Severe natural disasters struck Colorado in recent weeks, causing a trail of damage that prompted residential mortgage-backed securities investors to search for areas of potential exposure within mortgage securitizations.

Some RMBS investors are exposed to properties in the disaster-declared area, but the risk seems minimal at this point, Morningstar analysts concluded.

Within the nine FEMA-designated 'disaster area' counties, approximately 50,000 homes are attached to 4,756 RMBS transactions, dated from 1993 to 2013. The total exposure, as calculated by outstanding loan balance, hit roughly $9 billion. Keeping this in perspective, the impacted deals represent only 1.08% of the entire nonagency RMBS universe, Morningstar said.

More than 75% of the affected homes were securitized between the financial crisis heyday of 2005 and 2007.

Although the overall exposure of nonagency RMBS properties to this event is relatively small and insurance proceeds should be available to cover some losses, investors should be aware of the potential impact on individual bonds — especially prime bonds with less credit support, Morningstar explained.

Nearly 19,000 homes experienced damage, but it's too soon to tell how RMBS investors will be impacted, Morningstar said.

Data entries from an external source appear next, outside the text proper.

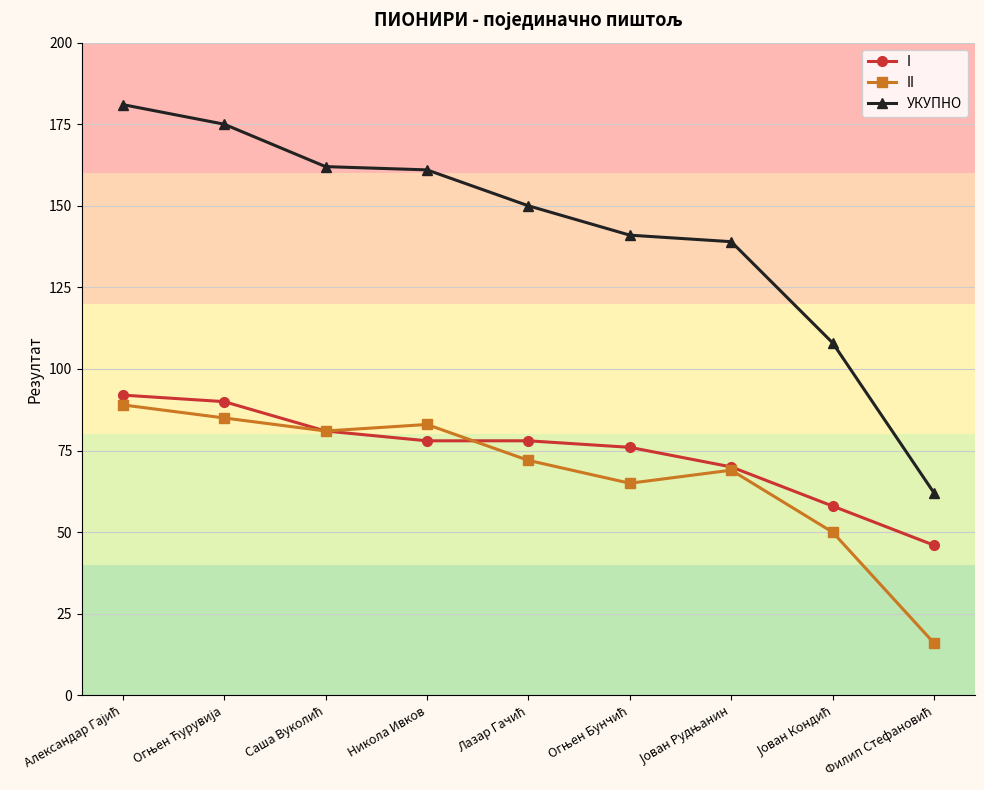

At how many categories does at least one series exceed 58?

9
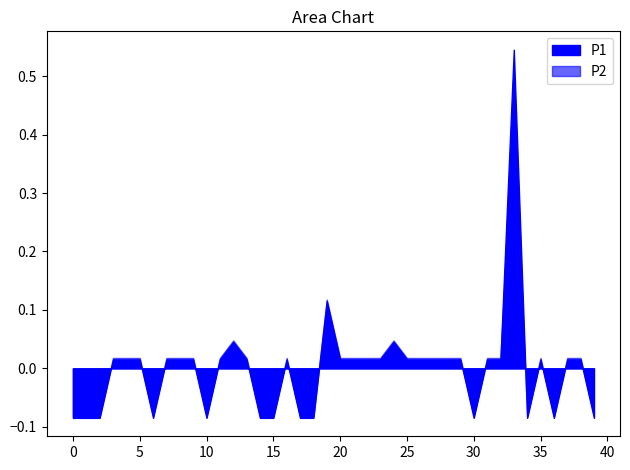

True or false: P2 has more than 1 points higher than both neighbors.

True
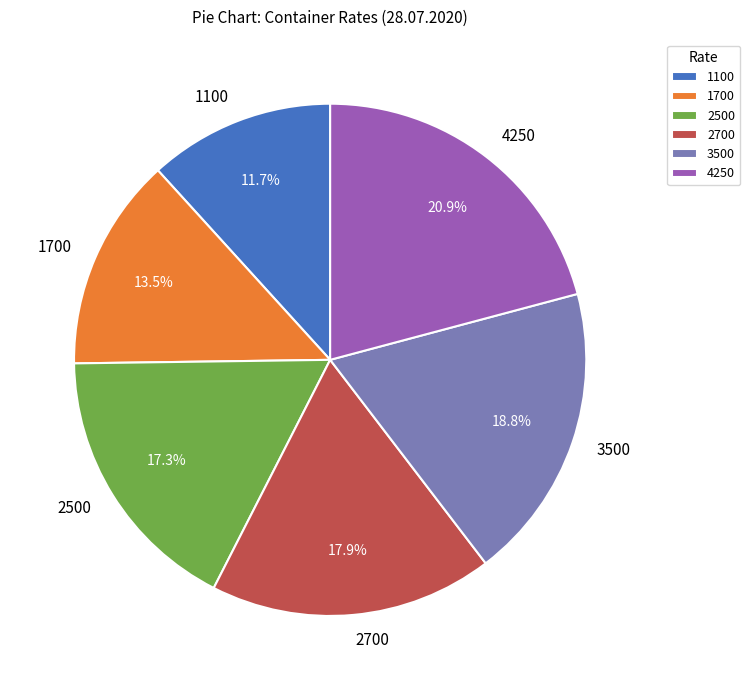

Count the number of slices in the pie.

6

While President Obama and the Federal Emergency Management Administration greenlighted nine counties in Colorado for government assistance, it’s important to note that only 1% of homes located in what’s called the ‘100-year flood zone’ are covered by flood insurance — leaving the rest of the homeowners to receive protection through private insurers.

It could take anywhere from six months to a year to fairly account for property assessments, given the size of the disaster area, explained Tom Jeffery, a senior hazard analyst with CoreLogic.

In an extreme case of total property loss — 100% loss severity — losses could be as high as 34% of current senior credit support, Morningstar suggested.

For Jeffery, who covers these hazards nationwide, one of the lingering issues is what happens to these homeowners in the future. Will they be allowed to rebuild in the same areas?

Two opposing views have surfaced, says Jeffery. Some have said you should rebuild wherever you want, while others say those receiving government assistance should not be allowed to build in the same area if their property's reconstruction is funded by the national flood program.

"I think what we’re going to hear more about is not whether someone can or cannot rebuild, but whether the government will subside the insurance for the property at the same rate as a private insurer," Jeffery said.

He concluded, "If the flood insurance program raises rates that allows them to work so they are getting enough money to fund the program, will they also mandate mitigation?"